Et si elle voulait créer une nouvelle façon de réaliser une œuvre, elle n’hésitait pas à consulter longuement des ingénieurs de Gettaz-Roman pour apposer sur de très vieux murs des panneaux en métal supportant la mosaïque souhaitable. Plus encore, elle apprit dans une usine de carrosserie comment découper des feuilles d’aluminium pour composer les stations du Chemin de Croix de l’église de Montsevelier en les collant comme Matisse avait fait des papiers de couleur.
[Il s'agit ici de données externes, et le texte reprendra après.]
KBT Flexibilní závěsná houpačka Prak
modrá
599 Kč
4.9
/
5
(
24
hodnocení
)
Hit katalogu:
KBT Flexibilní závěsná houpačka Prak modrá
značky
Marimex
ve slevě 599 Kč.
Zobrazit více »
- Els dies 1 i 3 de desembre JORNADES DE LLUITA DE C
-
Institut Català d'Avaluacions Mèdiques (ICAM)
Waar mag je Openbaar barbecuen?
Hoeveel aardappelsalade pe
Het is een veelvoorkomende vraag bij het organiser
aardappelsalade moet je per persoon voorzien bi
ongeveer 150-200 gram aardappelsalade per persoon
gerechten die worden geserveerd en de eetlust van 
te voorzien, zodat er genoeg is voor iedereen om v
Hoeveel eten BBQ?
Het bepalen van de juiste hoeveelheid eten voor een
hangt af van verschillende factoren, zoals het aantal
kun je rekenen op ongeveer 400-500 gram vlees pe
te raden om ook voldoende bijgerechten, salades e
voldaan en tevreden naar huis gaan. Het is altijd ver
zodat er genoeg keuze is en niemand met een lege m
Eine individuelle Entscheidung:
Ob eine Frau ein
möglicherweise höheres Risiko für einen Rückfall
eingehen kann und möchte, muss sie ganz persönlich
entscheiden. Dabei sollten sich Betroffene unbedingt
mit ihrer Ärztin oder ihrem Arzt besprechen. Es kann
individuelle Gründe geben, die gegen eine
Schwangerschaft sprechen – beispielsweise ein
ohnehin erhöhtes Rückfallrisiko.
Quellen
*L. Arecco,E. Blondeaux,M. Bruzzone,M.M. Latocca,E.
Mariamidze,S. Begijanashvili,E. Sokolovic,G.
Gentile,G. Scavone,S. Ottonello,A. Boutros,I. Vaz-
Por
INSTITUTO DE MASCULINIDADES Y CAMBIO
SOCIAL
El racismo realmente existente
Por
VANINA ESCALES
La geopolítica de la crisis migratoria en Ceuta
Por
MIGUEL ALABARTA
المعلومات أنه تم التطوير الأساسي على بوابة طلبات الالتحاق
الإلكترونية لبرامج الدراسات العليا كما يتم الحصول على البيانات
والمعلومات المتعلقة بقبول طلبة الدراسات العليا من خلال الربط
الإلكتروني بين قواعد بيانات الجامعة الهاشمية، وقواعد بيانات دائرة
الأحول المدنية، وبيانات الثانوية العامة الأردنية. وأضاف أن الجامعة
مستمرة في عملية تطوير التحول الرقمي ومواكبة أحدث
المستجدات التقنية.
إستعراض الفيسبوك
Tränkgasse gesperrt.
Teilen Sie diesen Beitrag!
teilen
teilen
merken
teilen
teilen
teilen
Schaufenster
Les nombreuses lectures dont témoigne la bibliothèque de Madeline Diener, corroboraient sa volonté d’acquérir la maîtrise des artisans en se faisant leur élève, selon les occasions. Dans le même esprit, elle multiplia les voyages , même lointains, pour étudier concrètement les œuvres d’art élaborées dans des cultures différentes de la sienne.
Le dessin
Madeline Diener ne cessa jamais d’étudier régulièrement les poses des modèles vivants en allant fréquenter les académies, pour toujours se perfectionner avec l’humilité d’une débutante. Cependant, elle avait un style propre. Presque toujours, elle rendait sensible, dans les œuvres qu’elle composait, un détail qui interroge le spectateur en sollicitant sa sensibilité : par exemple la fenêtre ouverte laisse passer une lumière – un sens révélé – qui transforme l’espace parce qu’elle éclaire un simple bouquet… C’était la source de son travail, de l’humilité et de la liberté simultanée de son inspiration, car elle s’appliquait autant à représenter le quotidien de la nature qu’à évoquer une scène explicitement religieuse, cherchant toujours la bienveillance du Créateur sous l’apparence banale des choses
La peinture
Plus que le contour des objets ou des paysages que Madeline Diener a souvent peint à l’aquarelle ou à l’acryl, c’est surtout la lumière qui les nimbait qui retenait son attention ; ces reflets changeant sans cesse lui ont fait représenter le même paysage des dizaines de fois, comme Claude Monnet fasciné par la cathédrale de Rouen. Elle renonçait progressivement à tout détail susceptible de distraire le regard : « Pour moi, disait-elle, un tableau est fini quand on ne peut plus rien en retirer ».